Location: Boston, Massachusetts2010 Annual Report
1a. Objectives (from AD-416)
In Phase I of this study we will assess various acai berry preparations and compare these with concord grape juice, pomegranate juice and white grape juice to determine if they have similar effects to those previously seen with blueberries. If the acai berry preparations are effective, then two more Phases (II, III) of will be carried out to determine the mechanisms involved in the beneficial effects of these extracts on behavior by assessing alterations in neuronal signaling and neurogenesis. The third goal of this project will be to determine the effects of the the most effective extracts on age-related differences in resistance to oxidative stress/inflammation (OS/INF) by exposing young and old animals to lipopolysaccharide (LPS) an inflammatory agent.

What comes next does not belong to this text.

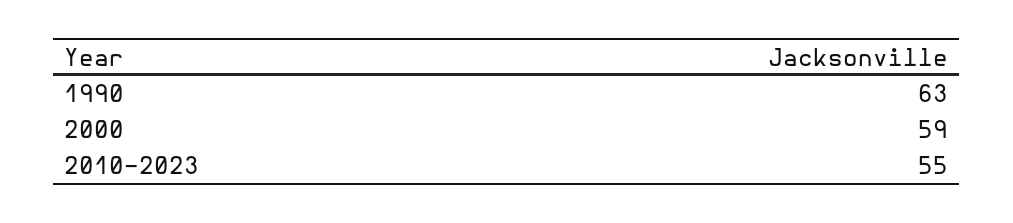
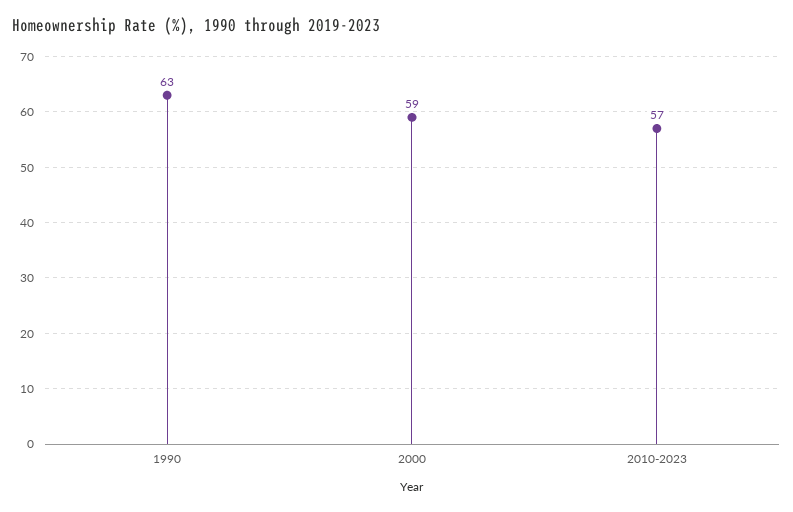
2010-2023: 55 -> 57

1b. Approach (from AD-416)
In this project we are attempting to investigate the antioxidant anti-inflammatory properties of the acai berry preparations. In Phase 1 of the proposal, the goal is to use freeze dried acai (AC) berries, fresh acai berries, Acai spray dried berries and compare these to concord grape juice, pomegranate juice, white grape juice and california dried plum juice (prune juice and various permutations and combinations of one - seven) to see if they have similar effects to those that we have seen with blueberry (BB) and other berry extracts and juices in cell signaling and to what degree. The specific goals are: 1. Determine the juices that would contribute to reductions in calcium clearance (following depolarization), and oxidant stress (amyloid beta, A(beta)42- induced) or inflammatory (lipolysaccaride, LPS) signaling in mixed glial/primary hippocampal cultures. These treatments will be compared to those of vitamin E, and the NSAID, piroxicam and the eroxisome proliferatoractivated receptor (PPAR gamma) agonist, rosiglitazone against A(beta)42 or LPS treatment. 2. Assess whether the putative beneficial effects on the cells of the ME would involve alterations in stress (e.g., p38 mitogen activated protein kinase, MAPK) signaling, as well as activation of protective signals (e.g., insulin growth factor-1, IGF-1). 3. Determine the stress signal responses of the various mixes in BV-2 mouse microglial cells that are exposed to LPS after treatment with the various extracts. We will purchase the hippocampal cells and the supplies (e.g., antibodies for the stress signals, media, etc) to carry out the cells studies.
3. Progress Report
In this project we are attempting to investigate the antioxidant anti-inflammatory properties of acai berry fractions. Inflammation and oxidative stress on brain cells set off a cascade of events resulting in death of neurons, ultimately leading to declines in cognitive and motor functions as well as age-related diseases. Loss of cognitive function with aging has been related to loss of regulation in calcium (Ca2+) balance inside the brain cells. We have shown that these insults on brain cells can be prevented with the consumption of other berry fruits as evident in our previous studies on aged animals. These fruits are packed with an array of polyphenolic compounds which have the ability to reduce stress and inflammation. To demonstrate the mechanism by which berry fruit extracts assist in weakening the stress insults, we used brain cells which were treated with different fractions of acai berry extracts, containing different classes of phytonutrients such as anthocyanins, flavanoids, terpinoids, etc., and subjected to stress. The acai pulp extracts increased calcium recovery in the cells and protected the cells from nitrite stress. The results indicate that components of acai berries, like the other berries we tested, are effective against inflammatory and oxidative stress in the brain cells. We also showed that acai berry extracts were able to rescue neurons through induction of autophagy, a process by which toxic debris is recycled and cleared in neurons. This is important since if the neuronal cell’s ability to clean up and remove toxic debris is antagonized by oxidative or inflammatory stressors, the cell may lose viability and show declines in function. The finding that acai berry extract pre-treatments can mitigate these effects has important implications for preventing declines in neuronal function via nutrition. Monitoring of this project is accomplished through e-mail and/or teleconference.